Semua penghasilanmu — dari marketplace, dari toko fisik, dari platform mana pun — dikonsolidasi dan dilaporkan dalam SPT Tahunan orang pribadi atau badan. PPh Final 0,5% yang kamu bayar tiap bulan adalah bagian dari kewajiban itu.

Jadi kalau ada yang bilang “jualan online gak perlu bayar pajak” — itu kurang tepat. Yang benar: banyak penjual kecil yang omzetnya di bawah ambang batas sehingga tidak dipungut secara otomatis, tapi kewajiban lapor SPT dan bayar PPh Final tetap berlaku.

Catatan Rapi Makin Penting untuk Penjual Online

Berjualan di banyak platform sekaligus membuat pencatatan omzet jadi lebih rumit. Satu toko di Shopee, satu di Tokopedia, mungkin juga ada yang lewat WhatsApp atau Instagram. Kalau tidak dicatat dengan baik, kamu tidak tahu berapa total omzetmu — dan bisa terkejut saat melewati batas ambang.

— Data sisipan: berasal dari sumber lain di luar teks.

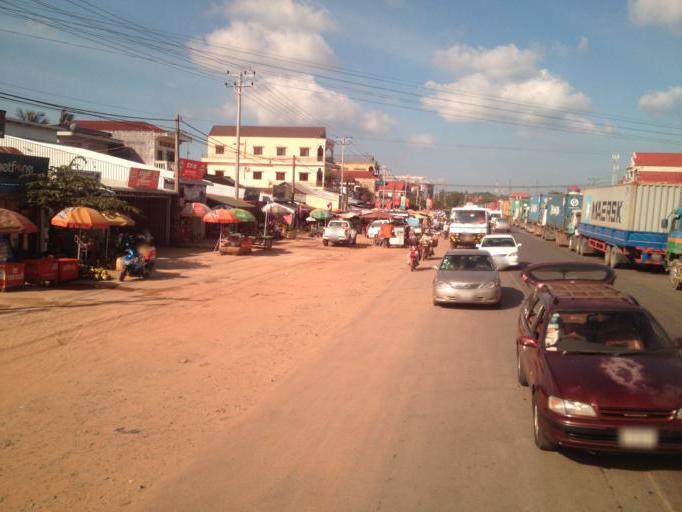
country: KH
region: Preah Sihanouk
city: Sihanoukville
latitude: 10.6348
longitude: 103.5387
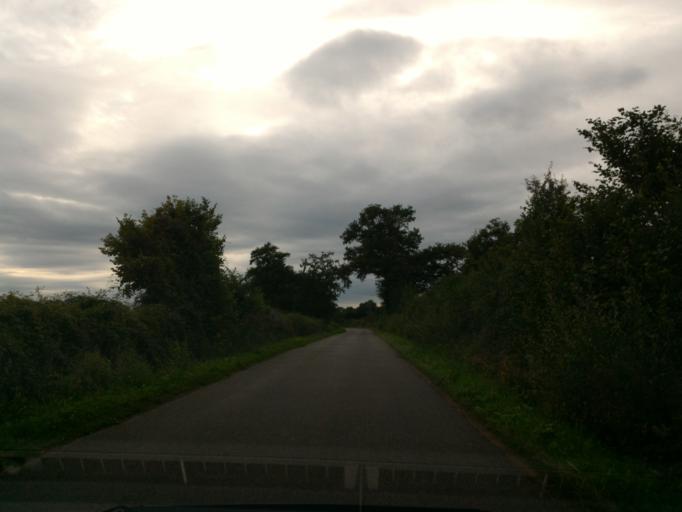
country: FR
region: Poitou-Charentes
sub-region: Departement de la Charente
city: Brigueuil
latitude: 45.9331
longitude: 0.8185
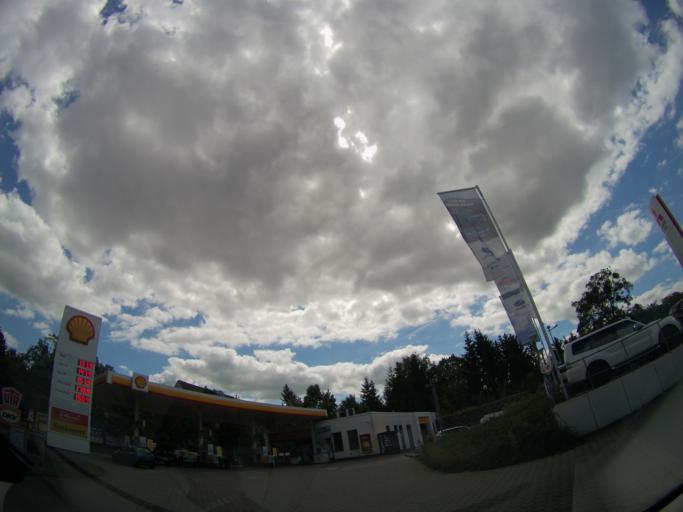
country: DE
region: Brandenburg
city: Stahnsdorf
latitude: 52.3935
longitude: 13.2186
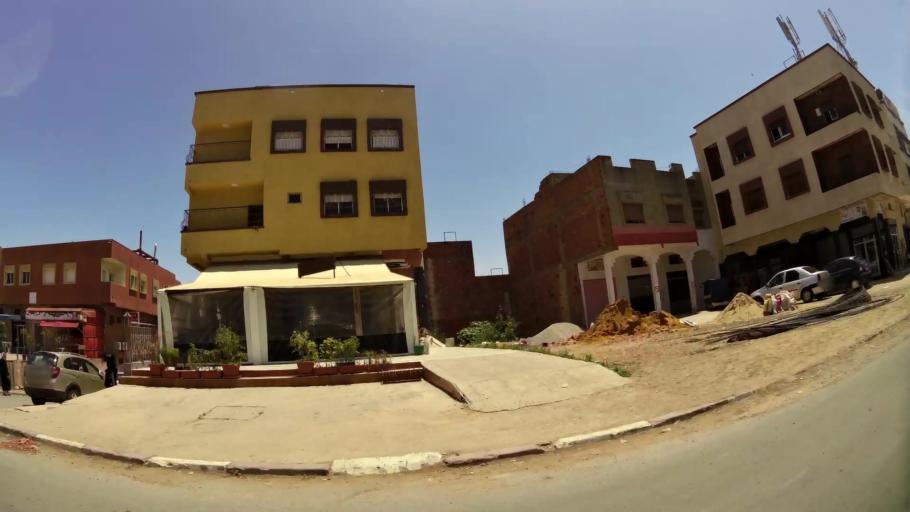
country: MA
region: Gharb-Chrarda-Beni Hssen
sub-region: Kenitra Province
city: Kenitra
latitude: 34.2621
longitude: -6.6441
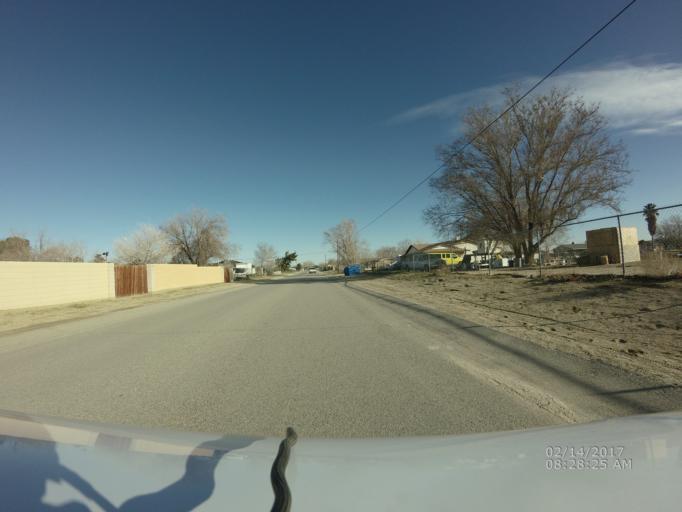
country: US
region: California
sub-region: Los Angeles County
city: Littlerock
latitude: 34.5550
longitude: -117.9494
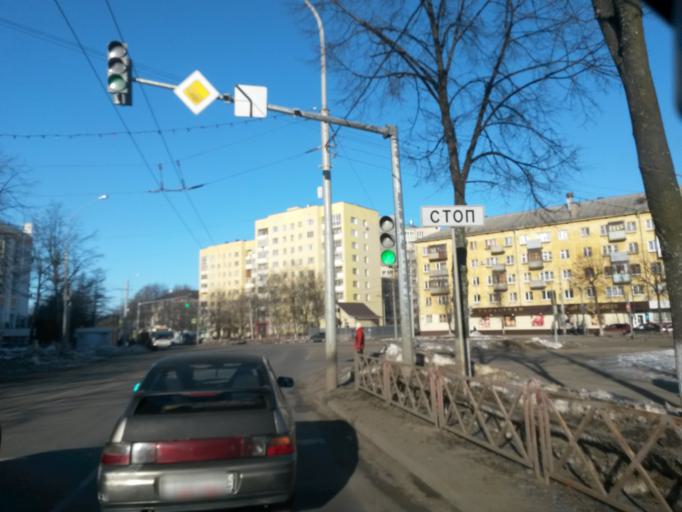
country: RU
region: Jaroslavl
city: Yaroslavl
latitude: 57.6270
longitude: 39.8454
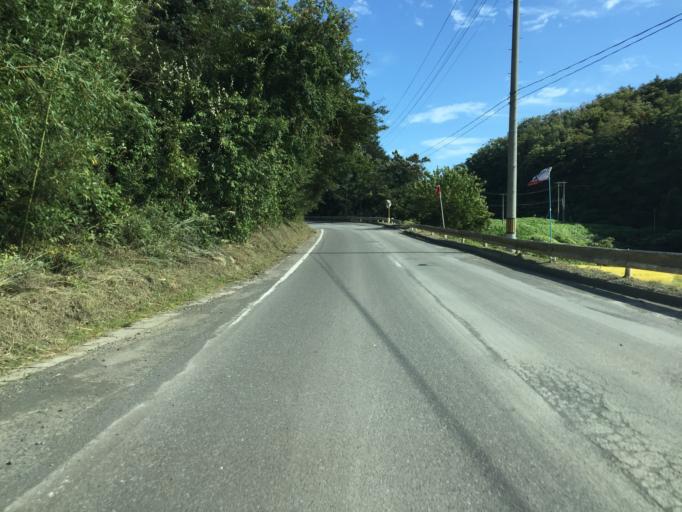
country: JP
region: Fukushima
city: Yanagawamachi-saiwaicho
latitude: 37.8561
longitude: 140.6418
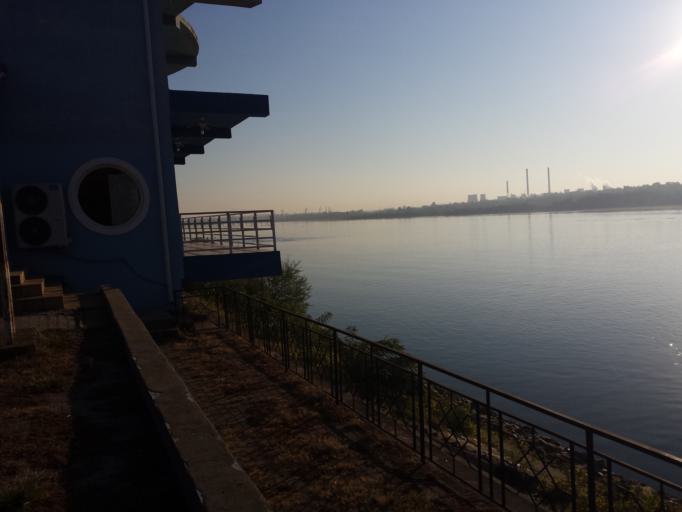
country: RO
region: Giurgiu
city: Giurgiu
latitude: 43.8702
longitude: 25.9663
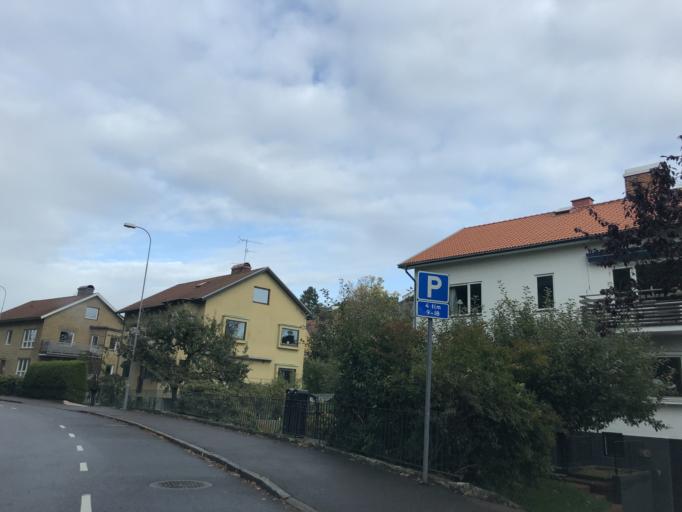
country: SE
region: Vaestra Goetaland
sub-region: Goteborg
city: Majorna
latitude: 57.6710
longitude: 11.8712
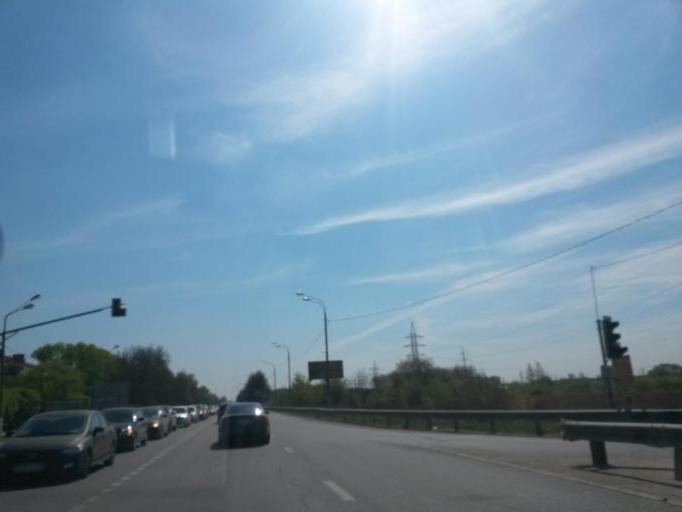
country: RU
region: Moskovskaya
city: Klimovsk
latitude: 55.3807
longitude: 37.5358
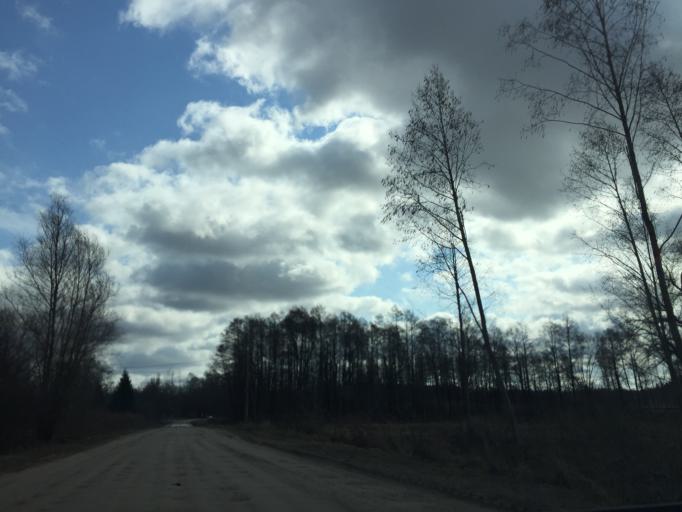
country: LV
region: Vecumnieki
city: Vecumnieki
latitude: 56.5927
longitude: 24.5462
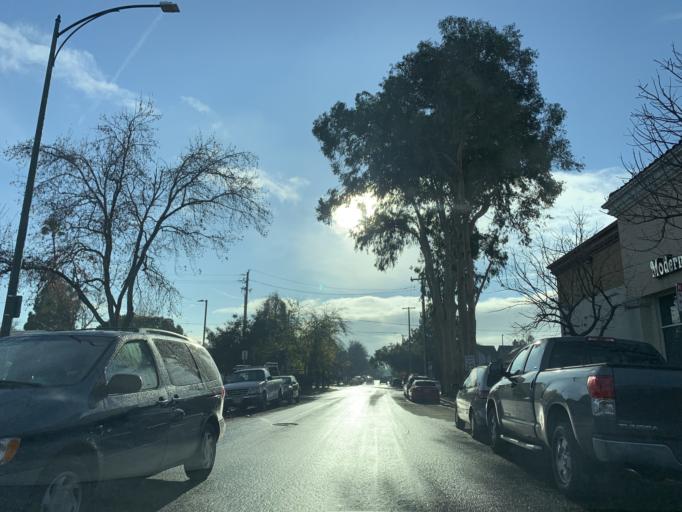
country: US
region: California
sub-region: Santa Clara County
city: San Jose
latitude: 37.3310
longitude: -121.8551
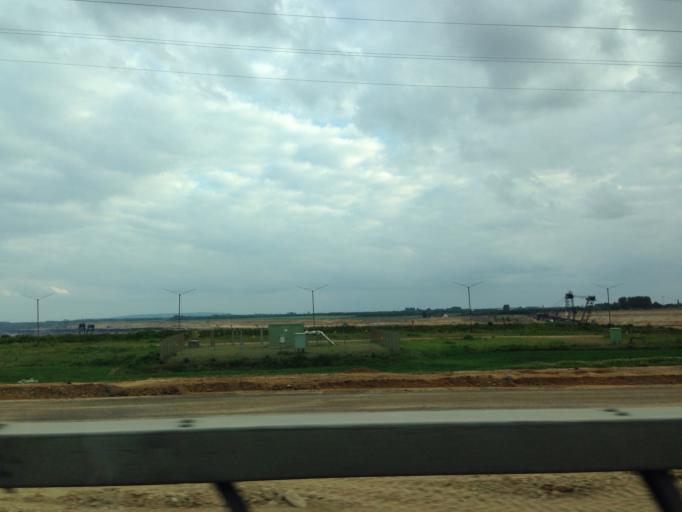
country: DE
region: North Rhine-Westphalia
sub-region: Regierungsbezirk Dusseldorf
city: Juchen
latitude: 51.0936
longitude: 6.4517
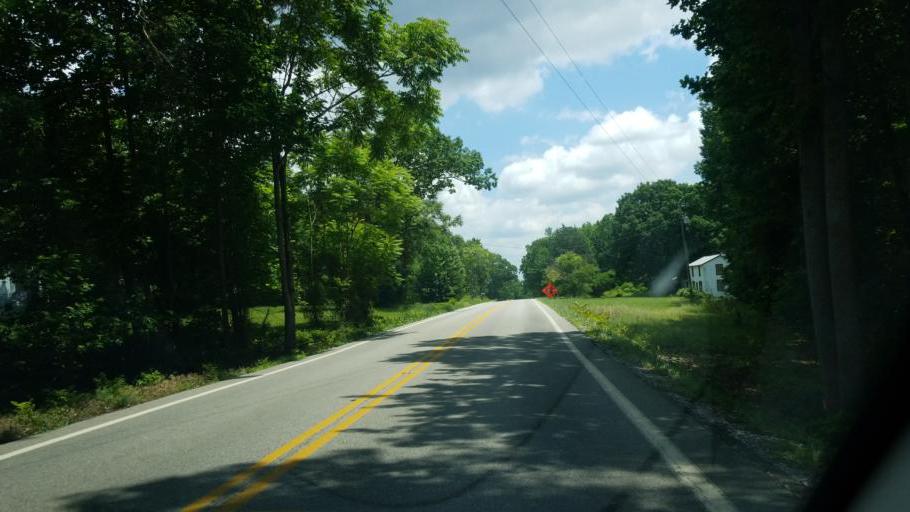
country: US
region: Virginia
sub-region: Buckingham County
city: Buckingham
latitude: 37.5303
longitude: -78.7207
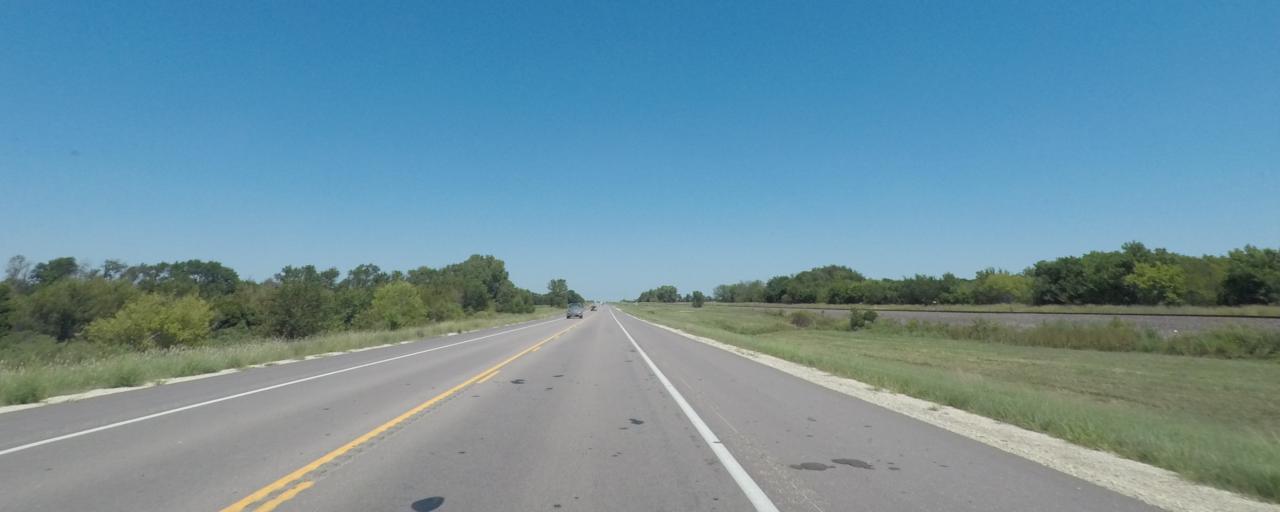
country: US
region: Kansas
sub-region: Harvey County
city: North Newton
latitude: 38.0770
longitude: -97.2972
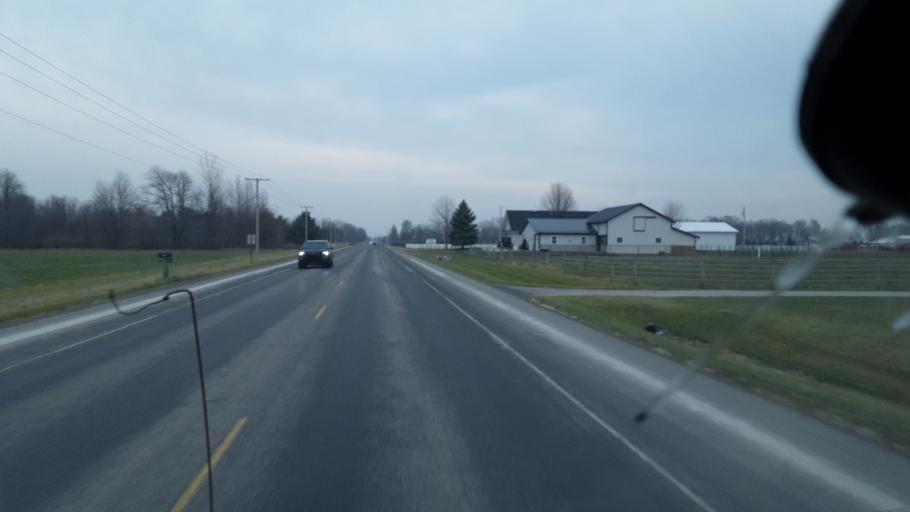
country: US
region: Indiana
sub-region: Elkhart County
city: Middlebury
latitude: 41.6761
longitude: -85.6071
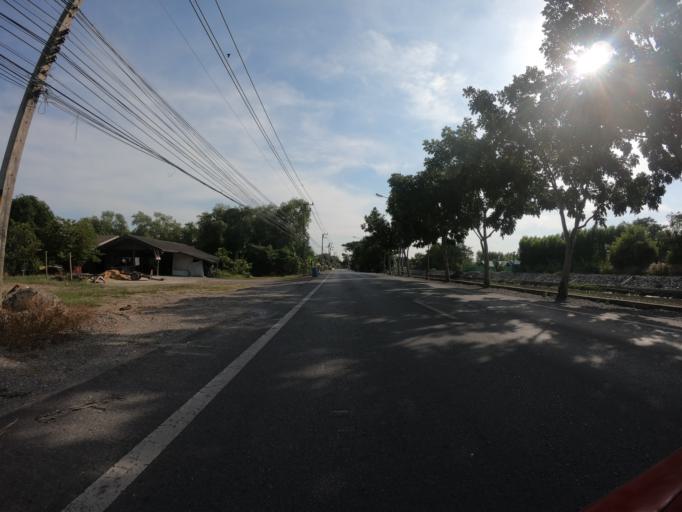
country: TH
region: Pathum Thani
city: Thanyaburi
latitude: 13.9787
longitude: 100.7290
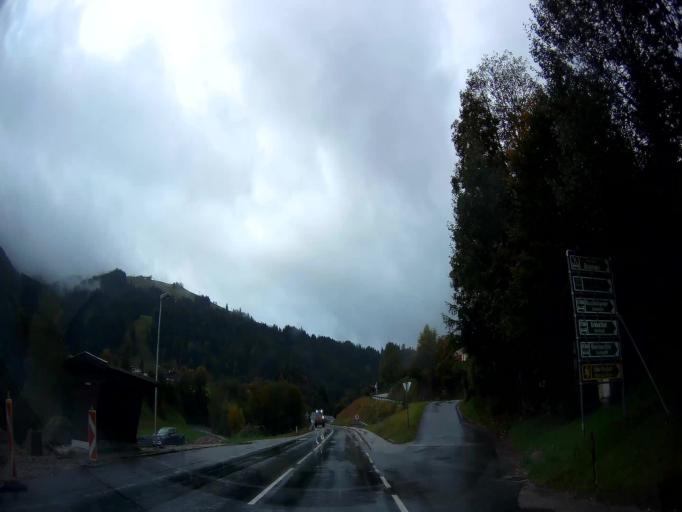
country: AT
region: Salzburg
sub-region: Politischer Bezirk Zell am See
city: Leogang
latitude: 47.4404
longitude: 12.7270
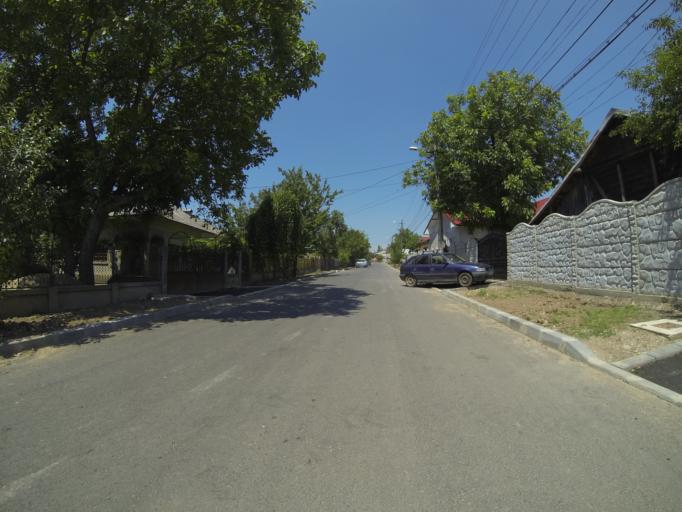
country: RO
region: Dolj
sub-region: Comuna Segarcea
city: Segarcea
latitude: 44.0911
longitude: 23.7417
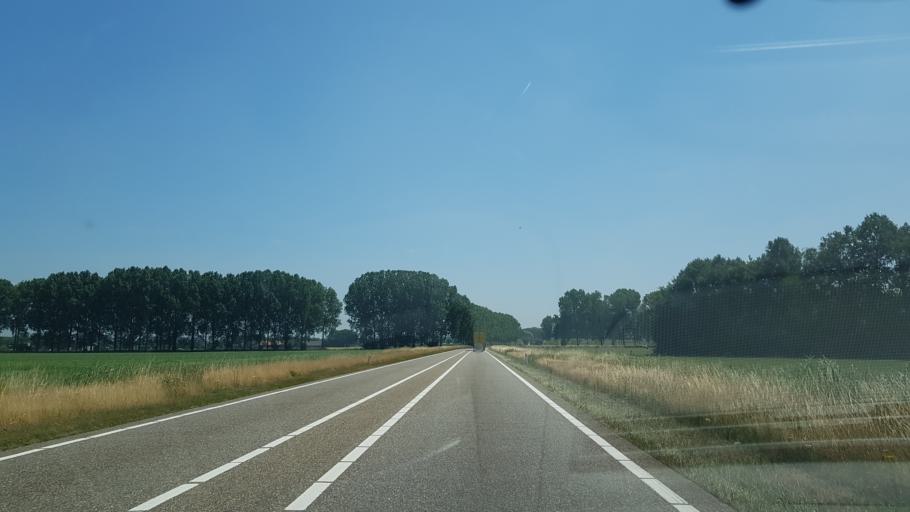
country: NL
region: North Brabant
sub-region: Gemeente Laarbeek
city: Aarle-Rixtel
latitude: 51.5474
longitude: 5.6430
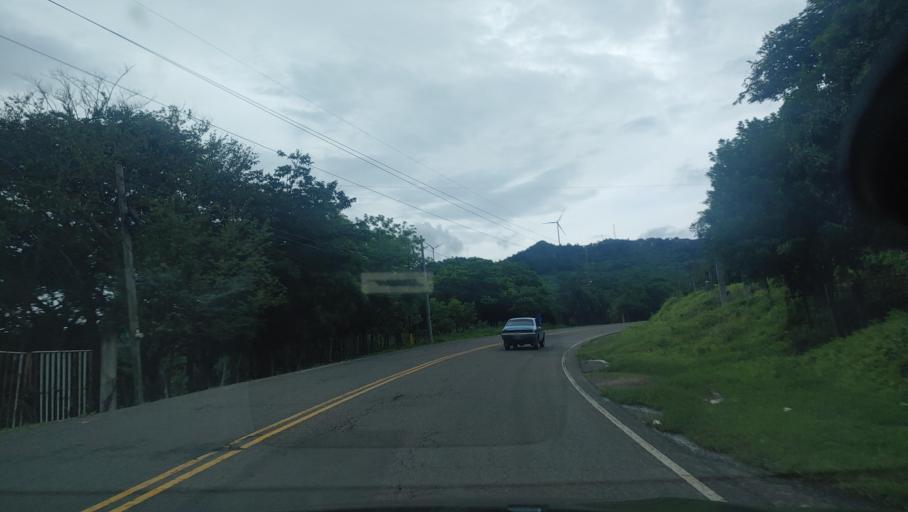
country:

Loonas bantu kamu mencatat semua transaksi — dari mana pun asalnya — lewat chat di WhatsApp. Setiap penjualan tercatat, rekap bulanan tersedia kapan saja. Sehingga kamu selalu tahu posisi omzetmu dan tidak terkejut saat musim pajak tiba.

Langkah Konkret Hari Ini

Cek dashboard toko online kamu: berapa omzet setahun terakhir? Kalau sudah mendekati Rp 500 juta, mulai siapkan pembukuan yang lebih rapi dan konsultasikan mekanisme pungutan marketplace dengan konsultan pajak. Kalau masih jauh — tetap catat dengan rapi, karena usahamu bisa tumbuh lebih cepat dari perkiraan.


Ketentuan perpajakan dapat berubah sewaktu-waktu. Status implementasi PMK 37/2025 masih berkembang — pantau pengumuman resmi di DJP Online. Untuk situasi spesifik usahamu, konsultasikan dengan konsultan pajak terpercaya.